Consigna:
Devuelva literalmente el fragmento del texto sobre la traducción que va desde "Marías_1983" hasta "Madrid, Siruela, 1993,195–203.".

Marías_1983

Javier Marías: «La traducción como fingimiento y representación»

Nueva Estafeta 50 (1983), 31–36.

Fuente: Literatura y fantasma, Madrid, Siruela, 1993,195–203.

[195] La traducción es una actividad a la que estamos tan acostumbrados que con frecuencia olvidamos o perdemos de vista algunos de sus aspectos más esenciales y configuradores. Uno de ellos es, sin duda, su artificialidad, su radical carácter de fingimiento, su ineludible condición de impostura, su vocación de representación. Cuando nos enfrentamos con un texto de Dickens o de Flaubert (por ejemplo) en castellano, en realidad no hay nada tan inocente e iluso como considerar –como de hecho hacemos– que ese texto pertenece en efecto a Dickens o a Flaubert, que estamos leyéndolos en verdad a ellos. Desde el punto de vista del más estricto sentido común, nada hay más imposible: Dickens, evidentemente, jamás podría haberse expresado no ya en esa lengua, sino de ese modo; jamás habría empleado determinadas palabras que quizá aparezcan en dicho texto y que sólo en castellano son concebibles (por citar un solo ejemplo posible, el adjetivo «ensimismado»), ni habría redactado determinadas frases con una construcción sintáctica exclusiva del español e inimaginable en inglés, ni habría empleado giros o modismos que obviamente él no podía conocer y que, en el supuesto de que los hubiera conocido, jamás se le habría ocurrido utilizar por formar parte de una lengua y de un sistema de pensamiento distintos [196] de aquellos en los que él y por consiguiente su prosa se hallaban instalados. Considerar que lo que leemos en castellano sigue siendo obra de Dickens es, pensándolo bien y desde una perspectiva rigurosamente teórica, un mero disparate.

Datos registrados
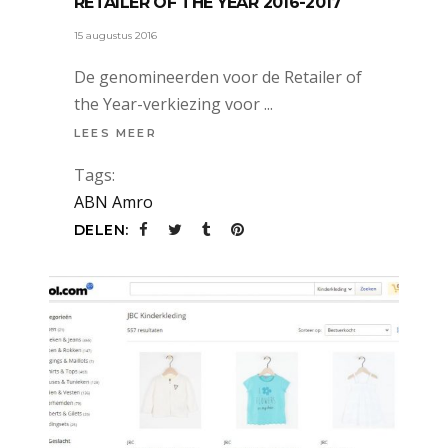
RETAILER OF THE YEAR 2016-2017
15 augustus 2016
De genomineerden voor de Retailer of
the Year-verkiezing voor
LEES MEER
Tags:
ABN Amro
DELEN:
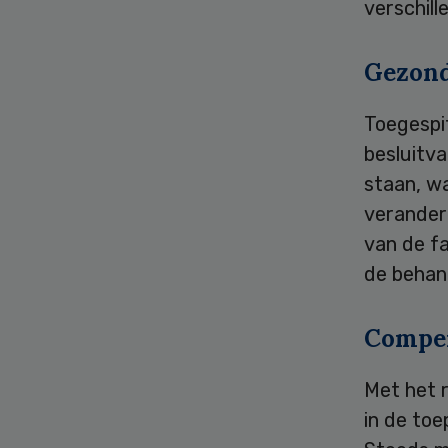
verschill
Gezond
Toegespi
besluitv
staan, w
verandere
van de fa
de beha
Compe
Met het 
in de toe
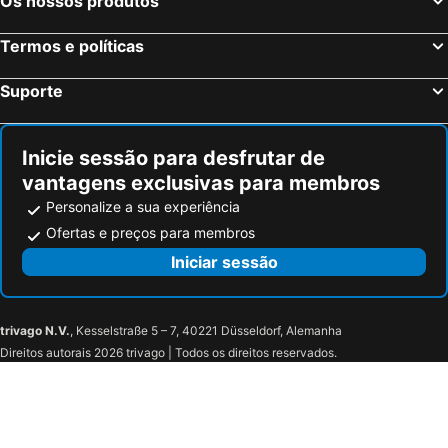
Os nossos produtos
Termos e políticas
Suporte
Inicie sessão para desfrutar de
vantagens exclusivas para membros
Personalize a sua experiência
Ofertas e preços para membros
Iniciar sessão
trivago N.V.
, Kesselstraße 5 – 7, 40221 Düsseldorf, Alemanha
Direitos autorais 2026 trivago | Todos os direitos reservados.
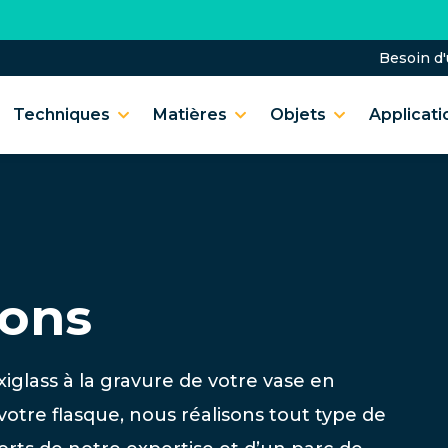
Besoin d
Techniques
Matières
Objets
Applicati
ions
iglass à la gravure de votre vase en
votre flasque, nous réalisons tout type de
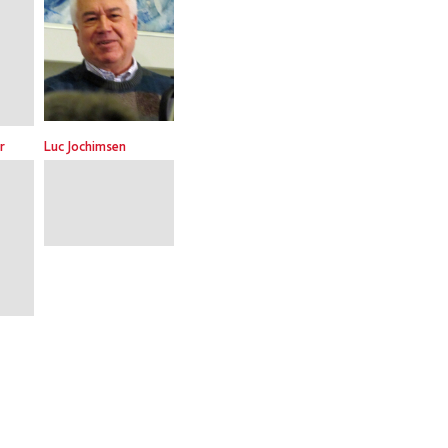
r
Luc Jochimsen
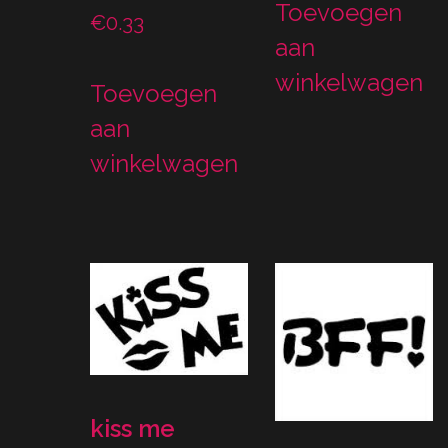
Toevoegen
€
0.33
aan
winkelwagen
Toevoegen
aan
winkelwagen
kiss me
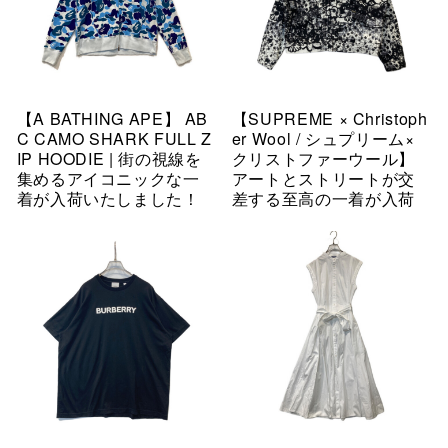
【A BATHING APE】 AB
【SUPREME × Christoph
C CAMO SHARK FULL Z
er Wool / シュプリーム×
IP HOODIE | 街の視線を
クリストファーウール】
集めるアイコニックな一
アートとストリートが交
着が入荷いたしました！
差する至高の一着が入荷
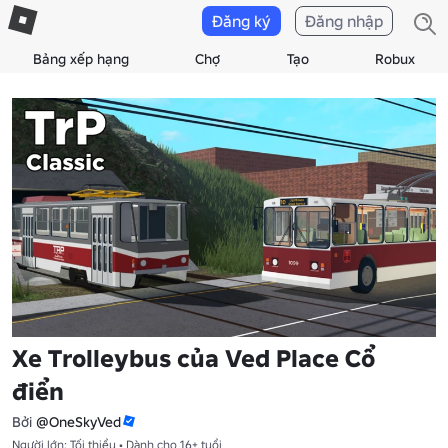
Đăng ký
Đăng nhập
Bảng xếp hạng
Chợ
Tạo
Robux
Xe Trolleybus của Ved Place Cổ
điển
Bởi
@OneSkyVed
Người lớn: Tối thiểu • Dành cho 16+ tuổi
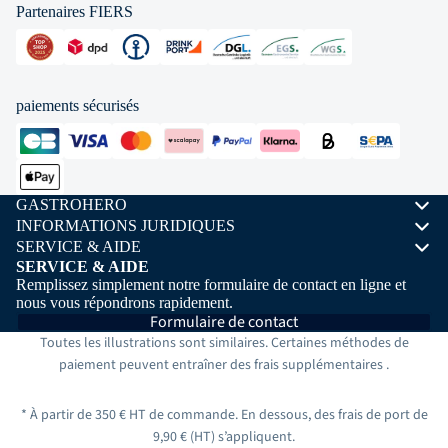
Partenaires FIERS
paiements sécurisés
GASTROHERO
INFORMATIONS JURIDIQUES
SERVICE & AIDE
SERVICE & AIDE
Remplissez simplement notre formulaire de contact en ligne et
nous vous répondrons rapidement.
Formulaire de contact
Toutes les illustrations sont similaires. Certaines méthodes de
paiement peuvent entraîner des frais
supplémentaires
.
* À partir de 350 € HT de commande. En dessous, des frais de port de
9,90 € (HT) s’appliquent.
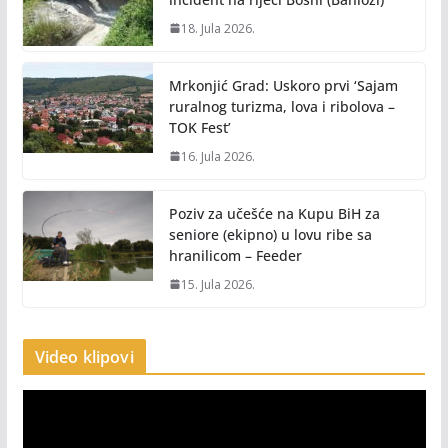
18. Jula 2026.
Mrkonjić Grad: Uskoro prvi ‘Sajam
ruralnog turizma, lova i ribolova –
TOK Fest’
16. Jula 2026.
Poziv za učešće na Kupu BiH za
seniore (ekipno) u lovu ribe sa
hranilicom – Feeder
15. Jula 2026.
Video klipovi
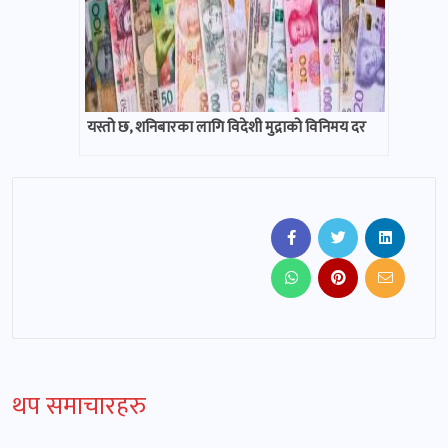
यस्तो छ, शनिबारका लागि विदेशी मुद्राको विनिमय दर
थप समाचारहरु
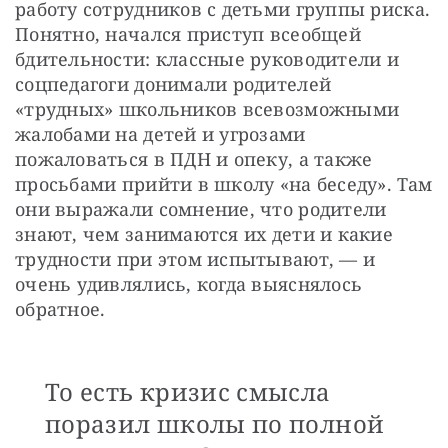
работу сотрудников с детьми группы риска. 
Понятно, начался приступ всеобщей 
бдительности: классные руководители и 
соцпедагоги донимали родителей 
«трудных» школьников всевозможными 
жалобами на детей и угрозами 
пожаловаться в ПДН и опеку, а также 
просьбами прийти в школу «на беседу». Там 
они выражали сомнение, что родители 
знают, чем занимаются их дети и какие 
трудности при этом испытывают, — и 
очень удивлялись, когда выяснялось 
обратное.
То есть кризис смысла
поразил школы по полной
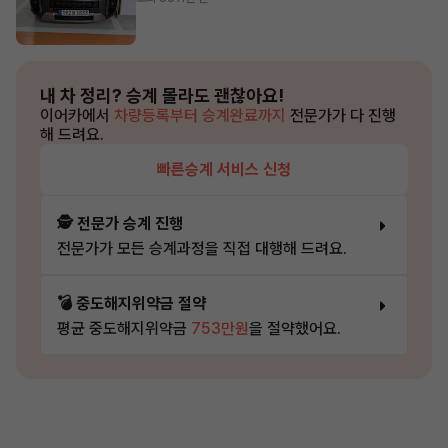
내 차 정리?
승계 몰라도 괜찮아요!
이어카에서
차량등록부터 승계완료까지
전문가가 다 진행
해 드려요.
빠른승계 서비스 신청
🕵️ 전문가 승계 진행
전문가가 모든 승계과정을 직접 대행해 드려요.
💣 중도해지위약금 절약
평균 중도해지위약금
753만원
을 절약했어요.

Resultado:
Marías_1983

Javier Marías: «La traducción como fingimiento y representación»

Nueva Estafeta 50 (1983), 31–36.

Fuente: Literatura y fantasma, Madrid, Siruela, 1993,195–203.